We rated the claim Mostly False.
EMILY’s List in a television attack ad Sept. 1: “Federal investigators found a company that (David Perdue) ran discriminated against women, paid them less than men for the same work.”
The attack ad against David Perdue, the GOP nominee for the U.S. Senate, is based on a pay discrimination lawsuit filed by female managers at Dollar General while Perdue was CEO of the discount retailer.
The 2006 lawsuit, eventually expanded to cover thousands of female store managers, accused the chain of paying male managers more than females performing the same job, in violation of Title VII of the Civil Rights Act of 1964 and the Equal Pay Act of 1963.
Perdue, who was Dollar General’s CEO from April 2003 to July 2007, was not named as a defendant in the lawsuit.
Dollar General did not acknowledge any liability or wrongdoing. The lawsuit was settled in 2012 —- after Perdue left the company —- for $18.75 million.

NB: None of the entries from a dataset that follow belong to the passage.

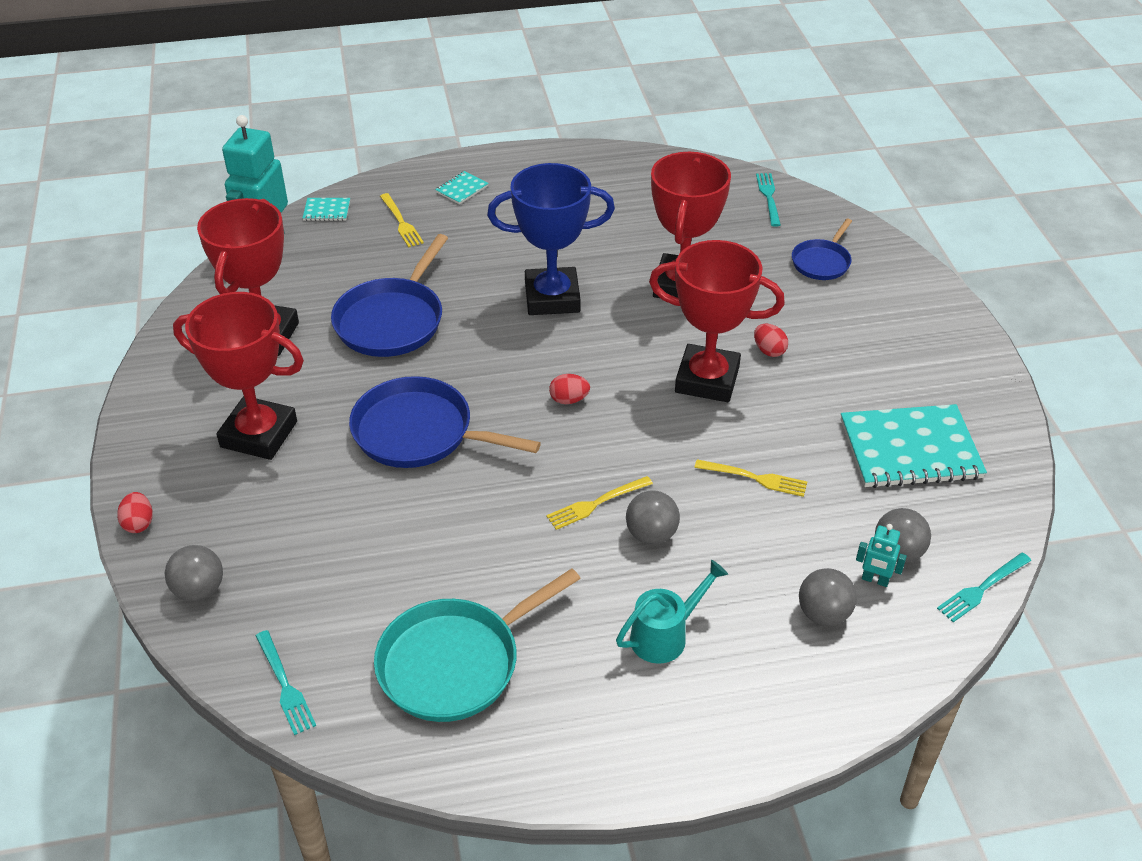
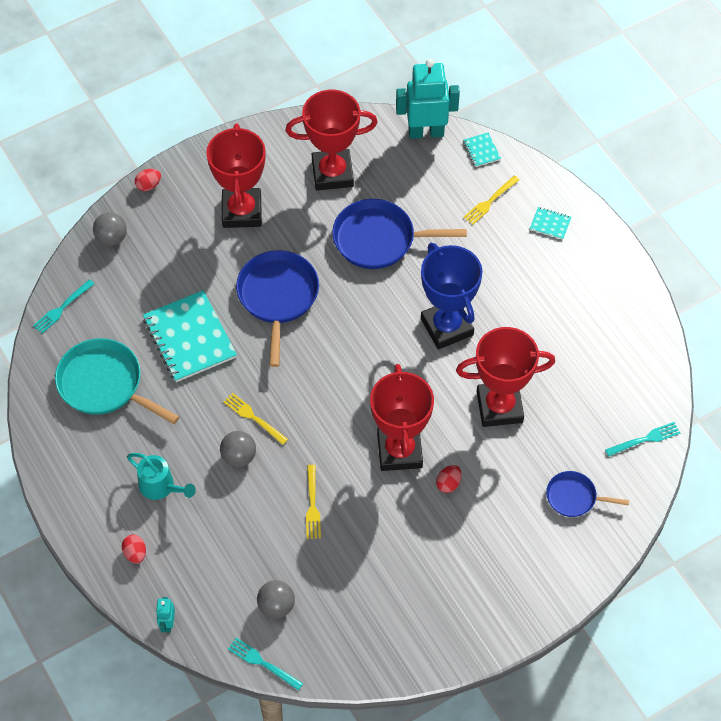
camera: 70 degrees right, 15 degrees up
red egg [549,374,590,404] -> red egg moved to [122,534,146,564]
grey ball [799,568,857,626] -> none
turquoise notebook [841,404,987,488] -> turquoise notebook moved to [143,290,237,382]
turquoise robot [856,524,907,587] -> turquoise robot moved to [156,597,175,632]

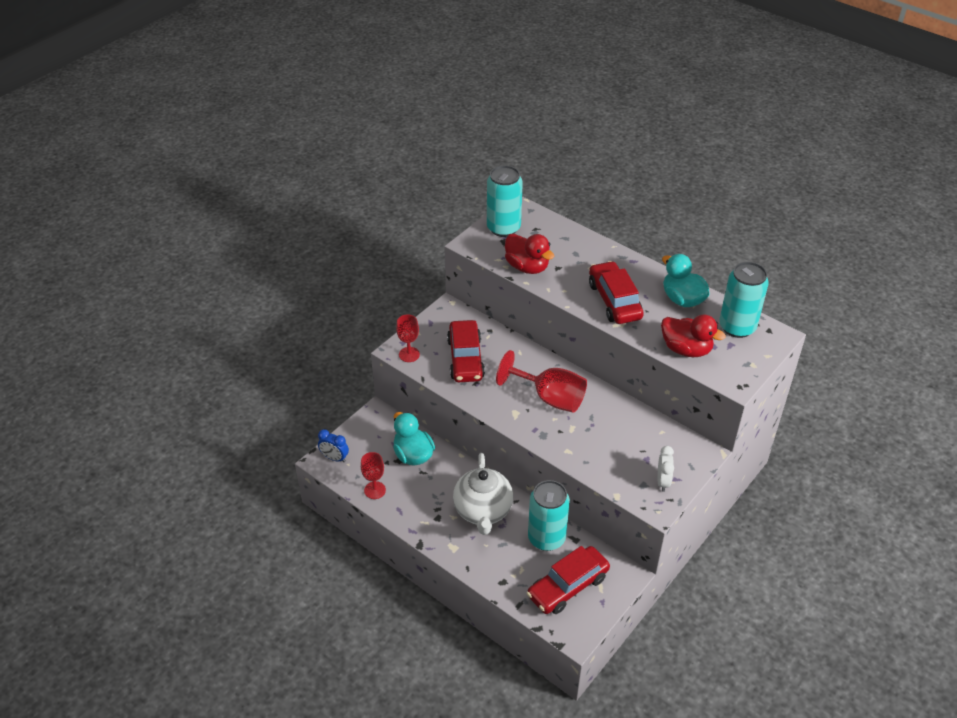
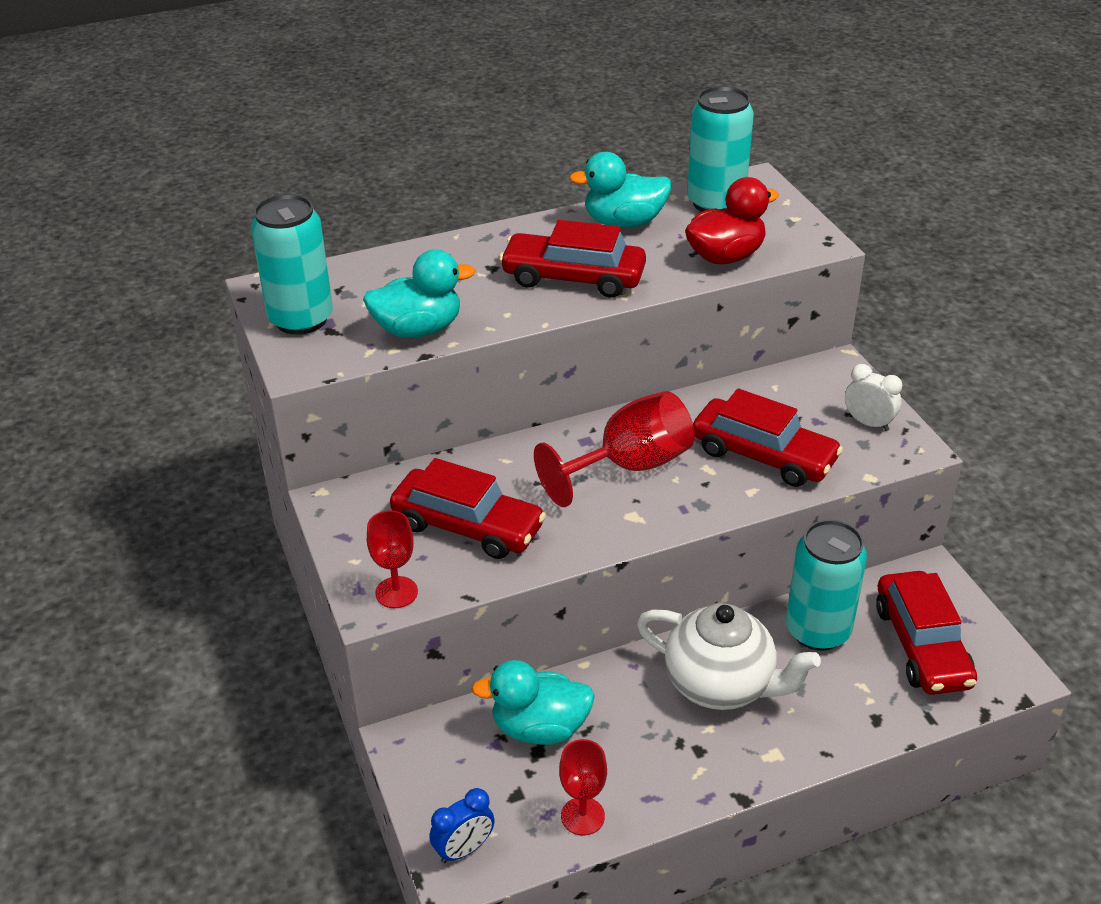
camera: 60 degrees left, 5 degrees down
red duck [505,234,554,274] -> turquoise duck [363,249,476,338]
none -> red car [693,388,843,487]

The settlement agreement promised some policy changes, something legal experts say is fairly routine.
The ad focuses on a letter from an area director for the U.S. Equal Employment Opportunity Commission in Jackson, Miss., to a complaining female manager.
The February 2008 letter states that “available evidence establishes reasonable cause to believe” that female store managers in the district where the woman worked “were discriminated against” in violation of Title VII of the Civil Rights Act of 1964, as amended, and the Equal Pay Act.
The statement is accurate on its face. But the reader needs to understand that the claims were never proved in court, and a settlement was reached without any admission of wrongdoing.
We rated the ad by EMILY’s List as Mostly True.
Michelle Nunn in a fundraiser invitation Sept. 13: Michelle Nunn “spent most of her childhood” in Perry, Ga.
Democratic U.S. Senate hopeful Michelle Nunn and her Republican opponent, David Perdue, are trying to burnish their Georgia credentials — no easy task since both have spent major portions of their lives out of state.
The invitation to an event at the Atlanta home of R&B singer Usher invoked a small Middle Georgia town to tell Nunn’s story.
“Daughter of Sam and Colleen Nunn,” the bio section read, “Michelle was born in 1966 in Macon, near her grandparents’ farm in Perry, Ga., where she spent most of her childhood.”
An alert reader pointed out the “most of her childhood” claim, certain Nunn herself had acknowledged her family moved away when her father was elected to the U.S. Senate in 1972. She was 6 at the time.
The Nunns lived in the capital region during her high school years. She played basketball at the all-girls National Cathedral School.
Nunn did spend part of her childhood in Georgia, but certainly not most of it.
We rated the Nunn invitation claim Mostly False.